Mark Zaifman's thoughts on money, global economic trends and politics

Plan For Retirement Before, Not After You Retire

Mark Zaifman   |    Thu, Sep 06, 2018 @ 12:28 PM


According to the AARP, 10,000 baby boomers are turning 65 every single day, and this is expected to continue into the 2030s. This means that nearly seven baby boomers are turning 65 every minute.”

If you’re a few years away from retirement, the day will soon come, when after a lifetime of squirreling away money and delaying gratification, the ‘distribution phase’ of your financial life will begin.

Failing to plan for this phase of your life could result in you worrying more about your money as a retiree than you did when you were in the work force, and that’s not how it should be.

If you’re still earning a paycheck, talking about the ‘distribution phase’ of your financial life, also known as ‘withdrawing from your savings’, is purely theoretical. Going from theory to actual application, now that’s a world of difference.

When you’re working and doing a relatively ‘good job’, you get a paycheck. Usually, that feels like a dynamic that you can control. The ups and downs of the financial markets tend not to bother you as much because you believe pretty strongly that you can probably keep the paychecks coming.

In retirement, economic, political and financial market gyrations can cause a lot of anxiety and other unknowns can be just as puzzling. Which accounts do I pull from first? How long will I live? Will my pension stay solvent? Will Social Security be altered? Will I need significant health care or long-term care? Will a family member need some financial help?

Retirement can be low stress, but it takes planning, perspective and a different skill set from what is required leading up to retirement.

Over the years, I’ve found that the best way for clients to take seriously the task of retirement planning is to have them imagine taking a year long trip around the world. Think about how much planning would go into a venture like this? How many details would need sorting and all the decisions, large and small, that would need to be made?

Now imagine taking what could be a journey for many decades, your retirement years. Are you going to wing it and figure it out as you go along or are you going to plan ahead? The truth is, most people will spend more time planning a short vacation trip than they will their retirement. That’s the wrong approach and will often lead to an epic crash landing in your retirement years.

Plan for Success

There’s one strategy that will vastly increase your odds of success in retirement and that strategy is focused on one thing and one thing only - developing a comprehensive financial plan before you retire, not after.
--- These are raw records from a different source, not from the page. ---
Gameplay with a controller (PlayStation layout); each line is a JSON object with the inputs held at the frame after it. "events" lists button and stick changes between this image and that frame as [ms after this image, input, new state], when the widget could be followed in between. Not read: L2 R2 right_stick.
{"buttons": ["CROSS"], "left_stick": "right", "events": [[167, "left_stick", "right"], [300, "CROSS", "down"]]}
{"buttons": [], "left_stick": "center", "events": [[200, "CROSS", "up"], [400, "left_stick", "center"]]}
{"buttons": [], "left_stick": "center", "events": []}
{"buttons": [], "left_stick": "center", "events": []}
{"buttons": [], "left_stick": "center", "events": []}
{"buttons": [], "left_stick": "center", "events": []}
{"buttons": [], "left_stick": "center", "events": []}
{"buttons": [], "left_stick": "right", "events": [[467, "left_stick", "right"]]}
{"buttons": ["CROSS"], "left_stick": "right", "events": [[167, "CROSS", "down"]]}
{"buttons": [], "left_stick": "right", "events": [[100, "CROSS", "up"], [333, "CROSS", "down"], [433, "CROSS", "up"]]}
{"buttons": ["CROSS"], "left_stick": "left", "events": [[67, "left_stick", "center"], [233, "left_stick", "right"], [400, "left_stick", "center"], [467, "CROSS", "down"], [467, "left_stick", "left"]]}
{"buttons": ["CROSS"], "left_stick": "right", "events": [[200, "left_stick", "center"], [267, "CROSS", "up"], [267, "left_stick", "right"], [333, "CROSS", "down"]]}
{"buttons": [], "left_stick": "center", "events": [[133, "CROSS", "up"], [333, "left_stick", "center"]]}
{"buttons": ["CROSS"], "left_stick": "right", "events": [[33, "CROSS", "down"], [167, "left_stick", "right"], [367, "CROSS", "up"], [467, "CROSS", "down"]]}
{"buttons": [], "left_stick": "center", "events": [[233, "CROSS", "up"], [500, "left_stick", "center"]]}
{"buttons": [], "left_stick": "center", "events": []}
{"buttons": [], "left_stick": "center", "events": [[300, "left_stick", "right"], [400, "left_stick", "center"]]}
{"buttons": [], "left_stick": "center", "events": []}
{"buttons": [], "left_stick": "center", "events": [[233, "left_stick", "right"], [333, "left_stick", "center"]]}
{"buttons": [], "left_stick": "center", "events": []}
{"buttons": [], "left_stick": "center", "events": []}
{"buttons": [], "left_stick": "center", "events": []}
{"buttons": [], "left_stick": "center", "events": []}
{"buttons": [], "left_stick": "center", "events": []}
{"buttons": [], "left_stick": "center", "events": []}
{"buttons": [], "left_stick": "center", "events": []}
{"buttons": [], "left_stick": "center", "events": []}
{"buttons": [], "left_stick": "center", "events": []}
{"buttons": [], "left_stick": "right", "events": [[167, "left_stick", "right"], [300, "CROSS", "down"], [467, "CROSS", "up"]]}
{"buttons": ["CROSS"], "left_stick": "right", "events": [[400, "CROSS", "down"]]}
Sounds simple enough, right? Not the case for the vast majority of people that will soon retire.

You can tell yourself all you want how this will be the first item to handle on your to-do list once you retire. Yet what I’ve noticed over the years is that inertia tends to kick in, and this project feels too much like work. It gets delayed and delayed and here’s what tends to happen next.

The stock market takes a nose dive, say 6 months or a year into your retirement. You panic, sell your stock investments at a huge loss and put a major dent into your financial future.

Yet, here’s what tends to happen to clients with a well-designed and nimble financial plan for their retirement years. They do not panic. After years of conversations and many episodes of markets heading south, they look at the latest downturn as a “buying opportunity”.

Again, they don't panic, but if they are a little nervous, they make a phone call and the very first thing we do is go over their financial plan, specifically their cash flow. Sometimes this is just for reassurance, other times it’s to make any needed changes based on what’s happening. With high confidence in their future, they do not abandon sound long-term financial plans that were specifically designed to overcome short-term issues.

The bottom line is this - I have found that working through a good and solid financial planning process shifts the focus on how to be more resilient and away from requiring good guesses about what will happen next.